Après « le seum » des électeurs massivement déçus tant par les résultats du premier tour que par la très forte abstention, la colère de celles et ceux qui voulaient voter, mais en ont été empêchés ? Depuis ce lundi, les témoignages se multiplient : des citoyens français se sont retrouvés devant leur bureau de vote pour apprendre qu’ils avaient été rayés des listes.
Pour l’instant, ces témoignages circulent principalement sur les réseaux sociaux et sont donc difficilement vérifiables. Mais leur multiplication interpelle : de nombreux électeurs français, précisant bien qu’ils remplissaient les conditions pour voter et qu’ils avaient avec eux leur carte d’électeur et leurs papiers d’identité, mais qu’on leur a rétorqué qu’ils n’étaient pas sur les listes électorales.
En France le vote n’est pas obligatoire, mais pour déposer son bulletin dans l’urne il faut être inscrit sur les listes électorales de sa commune de résidence et pouvoir prouver son identité.
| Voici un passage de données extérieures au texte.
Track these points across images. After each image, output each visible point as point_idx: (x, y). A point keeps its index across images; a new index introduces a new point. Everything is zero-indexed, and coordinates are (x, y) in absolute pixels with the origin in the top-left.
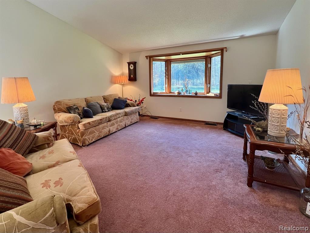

Une carte d’électeur est également envoyée par courrier dans la majorité des cas, au plus tard 3 jours avant le scrutin, et il est conseillé de se présenter avec elle, mais ce n’est pas strictement obligatoire tant que les autres prérequis sont réunis.
Des centaines de rejetés dans certaines villes
Mais il semblerait que ce système ait connu un nombre important de cafouillages au premier tour et, vu le nombre et la répartition géographique des témoignages, il ne semble pas s’agir de cas isolés ; on évoque, dans certains quartiers et certaines villes, des centaines de personnes qui ont été privées de leur droit de vote.
Deux raisons semblent se détacher pour expliquer ces manquements : des déménagements qui n’ont pas été pris en compte, empêchant la personne de voter dans son nouveau lieu de résidence, et les cas de mariage entrainant confusion suite à un changement de nom de famille ; une situation qui touche en majorité des femmes.
Sauf que les institutions publiques françaises semblent avoir laissé planer l’ambiguïté sur la date butoir pour vérifier son inscription sur les listes électorales ; en outre, certains précisent qu’ils avaient reçu confirmation par mail que leur cas était bien réglé avant de se voir débouter à l’entrée de l’isoloir.
La file pour voter, puis devant le tribunal
Combien de personnes ont été privées de leur droit de vote par ce qui semble bien être une multiplication des erreurs administratives ? Impossible à dire avec certitude. Le site Rue89 évoque au moins 200 personnes qui se sont présentées à la mairie de Strasbourg afin de contester leur radiation de la liste électorale et réclamer leur réinscription ce dimanche 10 avril pour voter au premier tour de l’élection présidentielle. Et ce, sans certitude d’y parvenir : l’un des motifs recevables pour une réinscription en urgence semble être de vivre dans une rue dont le nom a récemment été changé.
Et beaucoup d’autres se sont probablement résignées en apprenant leur éviction, d’autant qu’il fallait souvent faire la file pendant une heure, voire deux, avant de se présenter. Et des situations semblables semblent s’être produites dans de nombreuses villes. Or, si on peut imaginer que tous n’avaient pas effectué à temps les démarches nécessaires pour s’inscrire, de nombreux témoignages insistent que c’était bien le cas, et que leur radiation des listes électorales tenues par les communes ne s’explique pas et ne leur a pas été communiquée.
Près de 227.000 personnes rayées des listes à l’initiative des communes
Selon les chiffres de l’INSEE, pour ce scrutin, les communes françaises ont rayé automatiquement des listes et à leur initiative 226.962 électeurs sans que cela soit imputable à leur décès, ou à un déménagement, pour lequel cette suppression serait comptabilisée comme relevant d’une inscription ailleurs (plus de 3 millions de dossiers). Difficile de détailler plus ce nombre et les raisons derrière ces radiations, mais ce chiffre interpelle alors que certains bureaux de vote strasbourgeois auraient refusé l’accès à l’isoloir à 10% des personnes s’étant déplacées, toujours selon Rue89.
Déni de démocratie et munitions pour les complotistes
Ces erreurs administratives ont de quoi choquer : pour les personnes concernées, il s’agit d’un déni de démocratie. Mais est-ce que cela a eu une influence sur le résultat du premier tour ? C’est très peu probable : même si plus de 200.000 personnes avaient été injustement empêchées de voter (et jusqu’à preuve du contraire ce nombre n’est pas si élevé), ce n’est pas suffisant pour influencer significativement les scores, ces votes se répartissant sur l’ensemble des candidats. À moins bien sûr de verser dans la théorie du complot, un pas que certains franchissent déjà. Car ces erreurs à répétition ont pour principale conséquence de saper la confiance de nombre de Français envers leurs institutions démocratiques.